If you have hard water, there will be a buildup of minerals where the rubber gasket on the water tank meets the steam chamber that is built into the sole plate. This will make the rubber gasket surface become hard and no longer seak to the team chamber, resulting in water leaking from the tank onto the outside of the iron.
If you are reasonably skilled with tools and have a Torx T20 driver, you can disassemble the iron and remove the rubber gasket between the tank and the steam chamber and soak it in vinegar to remove the mineral scale. First remove the three Torx screws visible at the rear of the iron and gently pry off the gray rear cover plate. This will expose two screws holding the rear end of the sole plate. Remove those two screws. Then gently pry off the stainless steel nose piece on the front of the iron; this is the curved piece that says "high precision" on it. This will then expose the screw that holds the front of the sole plate on the handle. Remove thqt screw. Pull the black connector at the rear of the iron off the two rods to which it is attached, and you can move the sole plate away from the handle. The rubber piece in the handle that is sort of oval shaped and about 2 inches long is the gasket that is probably causing the leak. Gently remove it and soak it in vinegar to remove the scale, and remove the scle from the round hole where it meets the steam chamber in the sole plate. .When they are clean, reassemble the gasket onto the handle and the sole plate onto the handle, connecting the electrical connections, and replace the screws, It is not simple, but it is doable.
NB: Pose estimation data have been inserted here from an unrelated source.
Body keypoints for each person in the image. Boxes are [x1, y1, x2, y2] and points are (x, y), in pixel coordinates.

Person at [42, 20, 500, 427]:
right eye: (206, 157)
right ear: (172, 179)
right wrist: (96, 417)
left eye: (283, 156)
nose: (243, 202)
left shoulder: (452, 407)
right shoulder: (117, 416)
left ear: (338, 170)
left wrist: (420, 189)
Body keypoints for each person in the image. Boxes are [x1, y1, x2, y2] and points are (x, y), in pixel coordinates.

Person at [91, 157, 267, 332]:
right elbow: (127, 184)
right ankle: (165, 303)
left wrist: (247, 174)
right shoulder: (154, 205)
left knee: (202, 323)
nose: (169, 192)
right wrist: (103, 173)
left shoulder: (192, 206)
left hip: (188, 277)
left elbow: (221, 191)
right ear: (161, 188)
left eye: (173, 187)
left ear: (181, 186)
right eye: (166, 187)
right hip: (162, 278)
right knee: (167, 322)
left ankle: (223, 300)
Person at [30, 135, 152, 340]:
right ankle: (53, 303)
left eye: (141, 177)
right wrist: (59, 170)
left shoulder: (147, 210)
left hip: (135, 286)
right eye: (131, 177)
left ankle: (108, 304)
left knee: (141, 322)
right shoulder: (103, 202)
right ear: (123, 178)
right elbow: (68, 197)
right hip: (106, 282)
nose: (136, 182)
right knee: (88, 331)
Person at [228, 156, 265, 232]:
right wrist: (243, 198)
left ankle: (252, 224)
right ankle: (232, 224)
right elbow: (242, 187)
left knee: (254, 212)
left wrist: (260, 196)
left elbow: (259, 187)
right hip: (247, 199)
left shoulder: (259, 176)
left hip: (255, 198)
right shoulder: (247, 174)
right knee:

Most high end appliances (like Rowenta Irons) are made so repairs like that can be done. I haven't played with that model, but I did replace a cord on my Norelco. The torx screwdrivers you are looking for can be purchased, and are often found at either specialty electronic stores (not the average Radio Shack), automotive stores and quite readily online. They are also known as Torx Security bits or Torx Safety bits. Most appliances are made with those screws to prevent the average person from having a go at trying to fix it, but, if you feel comfortable enough with the electronics (even just to look for a loose connection), the bits are available and usually at a fairly decent price.
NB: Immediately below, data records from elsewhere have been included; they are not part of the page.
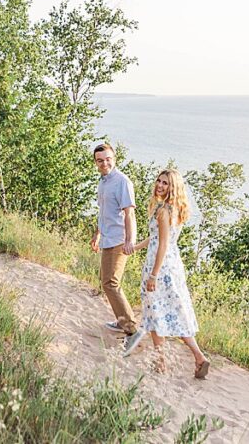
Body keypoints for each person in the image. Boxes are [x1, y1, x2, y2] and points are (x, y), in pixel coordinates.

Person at [134, 168, 210, 378]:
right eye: (159, 181)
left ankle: (160, 363)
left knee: (154, 311)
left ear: (173, 187)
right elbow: (157, 237)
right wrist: (136, 247)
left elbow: (163, 244)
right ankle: (199, 356)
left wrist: (153, 275)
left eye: (165, 183)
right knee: (173, 312)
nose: (159, 185)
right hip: (173, 265)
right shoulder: (174, 209)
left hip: (160, 265)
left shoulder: (163, 211)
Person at [90, 143, 145, 355]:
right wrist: (97, 233)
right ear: (96, 163)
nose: (104, 163)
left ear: (114, 159)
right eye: (100, 160)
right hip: (107, 238)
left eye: (108, 159)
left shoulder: (122, 181)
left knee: (111, 284)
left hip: (119, 240)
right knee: (106, 281)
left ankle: (132, 330)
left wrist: (130, 240)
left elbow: (129, 213)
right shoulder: (103, 182)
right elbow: (104, 212)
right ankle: (122, 320)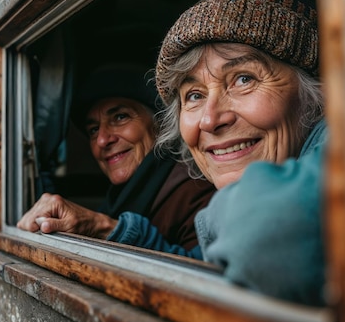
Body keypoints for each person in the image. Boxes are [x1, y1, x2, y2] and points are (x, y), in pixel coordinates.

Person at [19, 0, 327, 306]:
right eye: (193, 95)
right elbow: (203, 272)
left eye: (243, 79)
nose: (209, 119)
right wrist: (106, 229)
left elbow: (257, 234)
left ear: (316, 92)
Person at [18, 63, 216, 250]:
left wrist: (104, 227)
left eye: (120, 117)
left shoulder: (197, 196)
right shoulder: (119, 197)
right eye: (94, 130)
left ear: (161, 124)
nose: (102, 140)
it is probably a "tamper-proof' Torx head screw and you will need to get a set of tamper-proof Torx bits. Be certain the tamper-proof Torx bit will fit into a bit holder shaft ssmall enough in diameter to fit into any recessed holes that the screws are currently in.
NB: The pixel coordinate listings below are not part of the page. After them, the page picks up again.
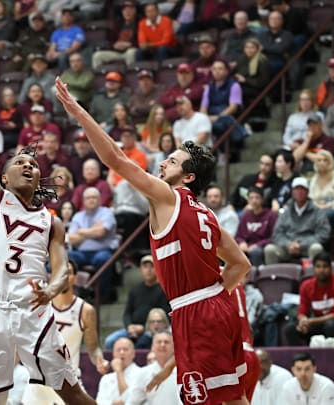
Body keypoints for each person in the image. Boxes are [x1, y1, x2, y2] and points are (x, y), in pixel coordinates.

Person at [56, 77, 251, 404]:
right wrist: (214, 296)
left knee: (205, 399)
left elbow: (116, 159)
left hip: (197, 311)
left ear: (187, 177)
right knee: (232, 397)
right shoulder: (207, 214)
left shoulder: (168, 196)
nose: (162, 163)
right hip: (218, 306)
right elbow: (241, 264)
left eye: (172, 161)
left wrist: (77, 111)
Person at [0, 59, 95, 405]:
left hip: (31, 309)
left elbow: (62, 270)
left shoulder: (50, 221)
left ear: (39, 179)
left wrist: (51, 290)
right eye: (19, 162)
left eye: (33, 164)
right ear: (4, 177)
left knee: (71, 392)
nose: (28, 164)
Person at [22, 260, 108, 404]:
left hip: (68, 380)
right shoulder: (40, 305)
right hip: (40, 380)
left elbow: (93, 349)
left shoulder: (86, 311)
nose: (62, 277)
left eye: (67, 273)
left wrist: (99, 359)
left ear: (75, 277)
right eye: (58, 273)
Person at [104, 255, 171, 350]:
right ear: (141, 269)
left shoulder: (163, 290)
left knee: (142, 343)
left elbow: (166, 316)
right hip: (132, 329)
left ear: (157, 268)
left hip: (153, 328)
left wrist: (144, 327)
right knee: (110, 341)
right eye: (145, 266)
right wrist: (129, 327)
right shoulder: (135, 289)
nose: (148, 270)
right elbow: (127, 313)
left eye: (151, 266)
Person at [284, 252, 334, 346]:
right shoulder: (306, 286)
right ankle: (300, 357)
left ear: (331, 268)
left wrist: (311, 321)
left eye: (325, 266)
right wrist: (303, 321)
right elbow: (302, 310)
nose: (321, 270)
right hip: (314, 323)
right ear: (313, 269)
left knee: (330, 325)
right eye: (318, 267)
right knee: (290, 328)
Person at [95, 337, 143, 403]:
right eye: (118, 350)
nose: (121, 352)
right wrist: (113, 403)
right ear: (113, 354)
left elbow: (131, 400)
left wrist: (119, 371)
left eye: (125, 349)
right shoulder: (106, 378)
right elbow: (99, 402)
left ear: (133, 354)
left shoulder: (142, 374)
I found out that you do not need to remove the security torx screws (you can get a set from Kragen's Auto Supply or Harbor Freight Tools); don't mean to advertise, but they have decent prices for any "Do It Yourselfer' arsenal." Use a wooden popsicle stick and gently pry the soft rubber cover from the front (on either side) toward the cord end, just enough to access the trigger/control switch assy from the top. Good luck and keep in touch.